Mas, enfim, a obra decide ir por aí para nos
apresentar uma tribo que vive no leste do congo e o seu super-humano. Uma
criança de três anos nascida de pai pigmeu e que representa uma alteração de cromossoma
que faz com que possua capacidades intelectuais infinitamente superiores às dos
humanos. Ao longo das 600 páginas vamos assistindo à perseguição que os Estados
Unidos fazem à criança super-humana, uma vez que a sua capacidade matemática
lhe permite decompor números primos e aceder aos códigos de segurança nacional
do sistema computacional da NSA, acedendo a todos os comandos ultrassecretos.
Para levar
a cabo as negociações com os Estados Unidos, a criança super-humana apropria-se
em primeiro lugar de um medicamento capaz de curar a esclerose pulmonar. A
forma prática como a criança se coloca em negociações com os Estados Unidos é
através de um professor investigador de antropologia que a descobriu e a tem
protegido. Esse professor fica a saber dos planos da Casa Branca e dos quatro
mercenários: Yeager, Mick, Meyers e Garret que vão conduzir uma operação no
terreno de forma a eliminar a tribo – pelo perigo de ser dela que descende a
evolução do ser humano – da criança em si e do antropólogo que está a tomar
conta da criança. A criação do medicamento relaciona-se com a doença do filho
do chefe da operação, Yeager, através do qual grande parte da história é
relatada. Yeager vai ser levado a ignorar os objetivos da operação uma vez que
se apercebe daquilo que ela é, a tentativa de exterminação de uma raça humana desenvolvida.

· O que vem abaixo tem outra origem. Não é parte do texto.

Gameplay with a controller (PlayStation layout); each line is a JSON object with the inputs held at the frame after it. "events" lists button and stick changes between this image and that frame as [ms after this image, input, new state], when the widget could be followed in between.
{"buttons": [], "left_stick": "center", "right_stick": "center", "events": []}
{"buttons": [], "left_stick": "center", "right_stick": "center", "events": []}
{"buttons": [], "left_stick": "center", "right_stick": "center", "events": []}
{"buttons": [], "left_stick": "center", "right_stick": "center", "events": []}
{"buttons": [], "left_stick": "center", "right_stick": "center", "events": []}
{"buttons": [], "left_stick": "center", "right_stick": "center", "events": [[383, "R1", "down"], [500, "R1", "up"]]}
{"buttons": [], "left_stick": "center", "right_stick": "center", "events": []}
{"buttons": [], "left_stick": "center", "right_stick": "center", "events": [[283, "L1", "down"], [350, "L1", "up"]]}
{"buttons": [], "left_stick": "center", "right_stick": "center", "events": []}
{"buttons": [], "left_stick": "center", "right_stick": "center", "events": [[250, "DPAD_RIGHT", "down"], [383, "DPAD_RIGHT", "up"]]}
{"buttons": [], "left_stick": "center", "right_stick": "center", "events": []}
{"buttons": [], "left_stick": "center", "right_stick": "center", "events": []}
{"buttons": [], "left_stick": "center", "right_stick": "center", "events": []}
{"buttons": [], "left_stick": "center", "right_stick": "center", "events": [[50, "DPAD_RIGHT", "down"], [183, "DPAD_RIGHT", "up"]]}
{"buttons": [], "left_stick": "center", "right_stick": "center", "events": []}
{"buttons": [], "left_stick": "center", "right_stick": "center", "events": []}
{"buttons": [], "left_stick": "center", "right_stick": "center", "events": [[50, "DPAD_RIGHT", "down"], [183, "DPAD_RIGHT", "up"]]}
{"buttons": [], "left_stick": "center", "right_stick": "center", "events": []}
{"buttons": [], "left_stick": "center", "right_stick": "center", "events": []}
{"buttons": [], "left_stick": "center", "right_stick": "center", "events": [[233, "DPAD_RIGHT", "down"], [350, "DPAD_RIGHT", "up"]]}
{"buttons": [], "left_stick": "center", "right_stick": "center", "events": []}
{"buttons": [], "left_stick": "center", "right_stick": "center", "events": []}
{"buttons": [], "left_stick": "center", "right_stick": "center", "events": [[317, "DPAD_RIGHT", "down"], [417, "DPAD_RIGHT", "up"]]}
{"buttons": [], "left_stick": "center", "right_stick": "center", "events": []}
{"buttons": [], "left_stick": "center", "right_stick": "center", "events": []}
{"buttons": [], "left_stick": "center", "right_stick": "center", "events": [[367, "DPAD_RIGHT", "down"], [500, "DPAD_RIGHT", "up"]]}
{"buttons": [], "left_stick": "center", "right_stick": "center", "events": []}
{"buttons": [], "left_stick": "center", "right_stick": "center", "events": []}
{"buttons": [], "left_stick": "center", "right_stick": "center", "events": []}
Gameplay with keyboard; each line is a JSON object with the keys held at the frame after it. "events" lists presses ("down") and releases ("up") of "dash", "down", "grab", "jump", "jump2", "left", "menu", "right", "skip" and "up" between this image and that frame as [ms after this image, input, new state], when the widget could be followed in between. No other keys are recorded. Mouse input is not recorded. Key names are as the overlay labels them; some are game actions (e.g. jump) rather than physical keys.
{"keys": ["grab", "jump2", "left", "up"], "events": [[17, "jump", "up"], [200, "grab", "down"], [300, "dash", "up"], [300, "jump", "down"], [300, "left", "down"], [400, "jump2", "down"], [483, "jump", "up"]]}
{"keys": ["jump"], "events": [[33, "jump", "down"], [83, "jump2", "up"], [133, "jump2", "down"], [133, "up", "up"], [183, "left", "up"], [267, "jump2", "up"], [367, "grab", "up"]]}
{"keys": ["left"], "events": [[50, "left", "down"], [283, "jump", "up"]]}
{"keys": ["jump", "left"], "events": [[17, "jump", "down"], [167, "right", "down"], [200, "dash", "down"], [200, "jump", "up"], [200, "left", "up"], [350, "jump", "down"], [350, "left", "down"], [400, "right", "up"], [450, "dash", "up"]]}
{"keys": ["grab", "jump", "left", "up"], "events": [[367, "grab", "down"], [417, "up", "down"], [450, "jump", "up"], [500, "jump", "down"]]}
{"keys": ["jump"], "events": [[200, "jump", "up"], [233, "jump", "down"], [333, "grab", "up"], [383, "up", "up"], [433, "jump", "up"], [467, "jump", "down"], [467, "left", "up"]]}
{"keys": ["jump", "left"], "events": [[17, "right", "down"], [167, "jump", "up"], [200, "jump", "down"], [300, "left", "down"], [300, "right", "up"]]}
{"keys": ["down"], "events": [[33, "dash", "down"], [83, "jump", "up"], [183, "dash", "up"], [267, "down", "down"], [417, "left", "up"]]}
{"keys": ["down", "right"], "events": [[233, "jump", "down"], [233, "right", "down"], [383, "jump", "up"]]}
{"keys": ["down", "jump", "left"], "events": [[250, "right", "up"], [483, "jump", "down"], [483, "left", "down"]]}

Simultaneamente, o medicamento que a criança super-humana produz é precisamente
aquele que iria salvar o filho de Yeager da morte, pelo que é essa a chantagem
utilizada pelo super-humano.
Durante os
relatos de sobrevivência na selva e nos momentos de guerra, ficamos a conhecer
um pouco os mercenários. Um deles é um duplo agente que tem por objetivo proteger
os pigmeus. O japonês é um indivíduo solitário e sanguinário.
A minha opinião
Devo dizer que tudo neste livro é descrito ao pormenor do ponto de vista do conhecimento técnico sobre os vários assuntos que vão surgindo. Por vezes até de uma forma excessiva. Por exemplo, sabemos quais são os nomes de código dos mercenários no início do livro, mas eles nunca mais vão ser utilizados. Há uma série de informação técnica, por exemplo, na descrição da criação farmacológica do medicamento nos seus termos químicos que é levada à exaustão. Talvez de interesse para um estudante de farmacologia, mas que só torna o livro pesado em termos de informações e factos para o leitor leigo na matéria. Um livro bastante difícil de resumir na sua sequência de acontecimentos, pelo que não é o meu objetivo explicar toda a teia narrativa da obra porque isso seria a obra em si. É um tipo de ficção baseado na sua precisão intelectual, mas com pouca ênfase na dimensão psicológica das personagens.
A descrição
da guerra e das matanças é detalhada e macabra, são os momentos mais altos
deste livro. A forma como o super-humano é por vezes, “todo poderoso” acaba por
ser um pouco forçada.
É um thriller
que nos faz pensar de uma forma realista na possibilidade da extinção da raça
humana e que explora o cenário do aparecimento de uma evolução do homem. Essa
evolução colocaria na prática vários problemas à forma como os sistemas de
segurança nacionais militares se encontram concebidos e organizados. Se bem que
o livro tenta romantizar uma forma de inteligência superior que não iria ter os
problemas de ética e moral do homem atual, torna essa raça superior igualmente
bélica e predisposta para a guerra.
Pouco sabemos, na realidade, sobre formas de evolução da atual espécie humana, será que se encontra um super-homem protegido por cientistas no Japão? Parece que este pressuposto foi um grande sucesso junto dos leitores japoneses, já que o livro se tornou num best-seller.
Sara F. Costa
Pouco sabemos, na realidade, sobre formas de evolução da atual espécie humana, será que se encontra um super-homem protegido por cientistas no Japão? Parece que este pressuposto foi um grande sucesso junto dos leitores japoneses, já que o livro se tornou num best-seller.